══ Task material
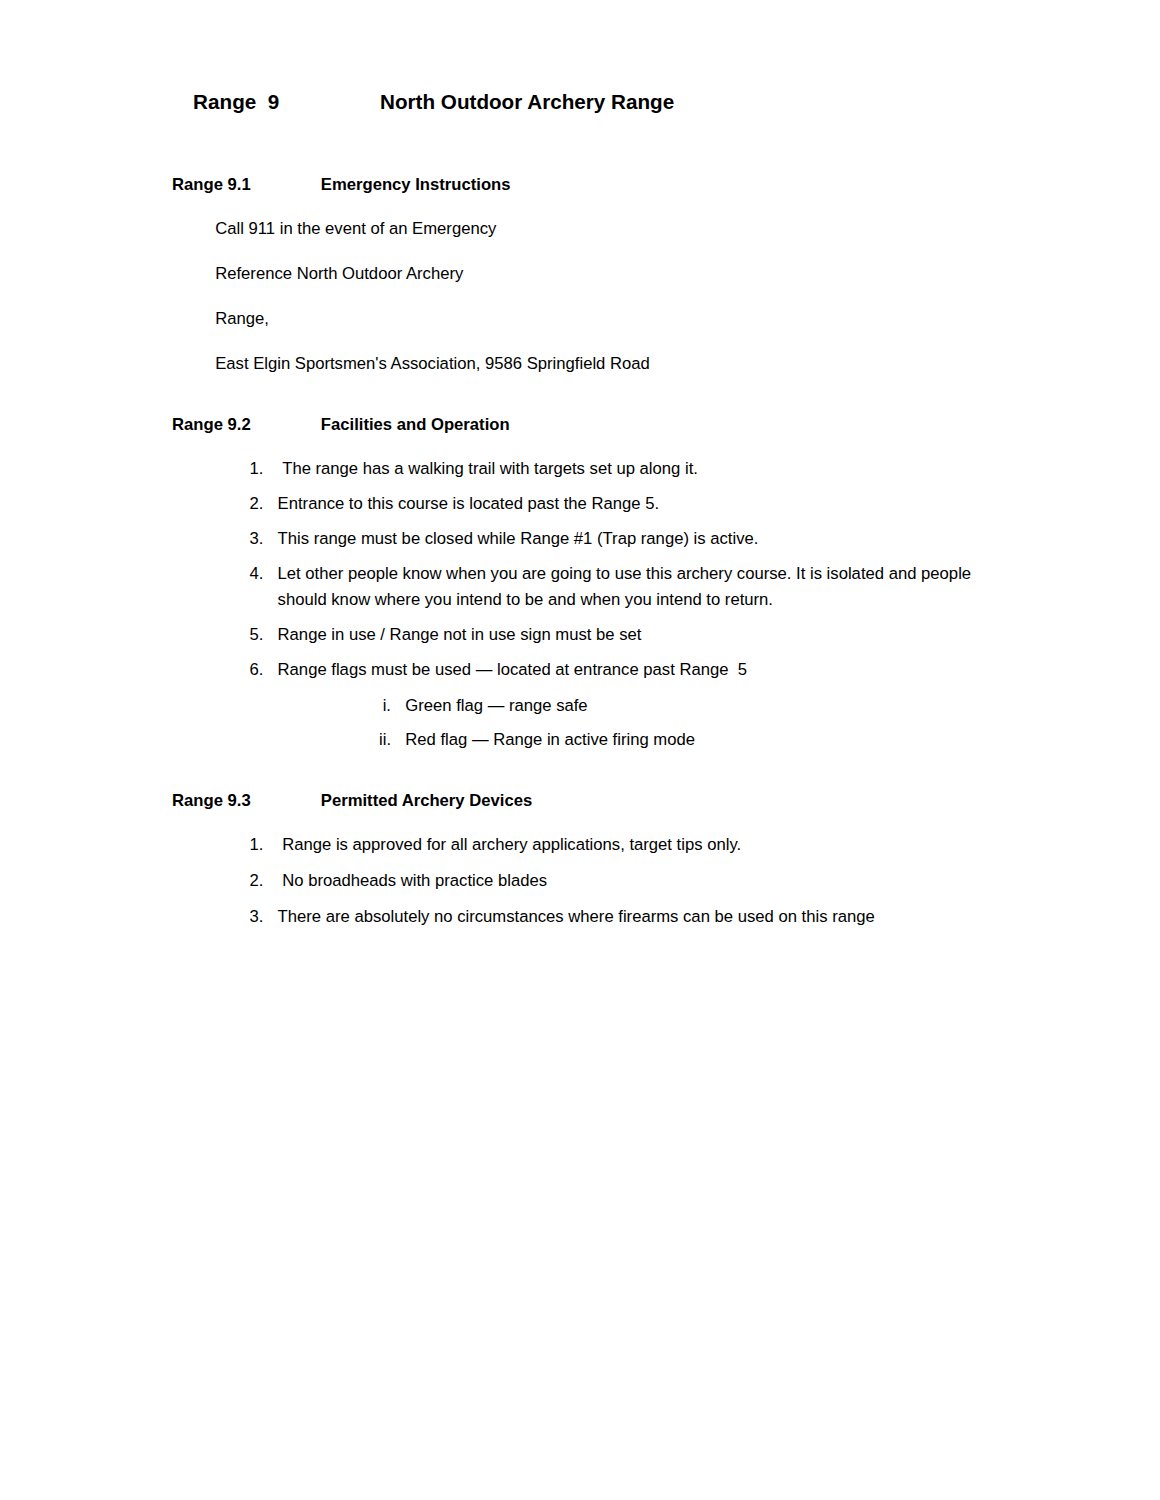Range 9 North Outdoor Archery Range
Range 9.1 Emergency Instructions
Call 911 in the event of an Emergency
Reference North Outdoor Archery
Range,
East Elgin Sportsmen's Association, 9586 Springfield Road
Range 9.2 Facilities and Operation
The range has a walking trail with targets set up along it.
Entrance to this course is located past the Range 5.
This range must be closed while Range #1 (Trap range) is active.
Let other people know when you are going to use this archery course. It is isolated and people should know where you intend to be and when you intend to return.
Range in use / Range not in use sign must be set
Range flags must be used — located at entrance past Range 5
Green flag — range safe
Red flag — Range in active firing mode
Range 9.3 Permitted Archery Devices
Range is approved for all archery applications, target tips only.
No broadheads with practice blades
There are absolutely no circumstances where firearms can be used on this range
════
■ Required action ■
Given the data above, which lines hold the string "course"? Return them.

■ Answer to this task ■
Entrance to this course is located past the Range 5.
Let other people know when you are going to use this archery course. It is isolated and people should know where you intend to be and when you intend to return.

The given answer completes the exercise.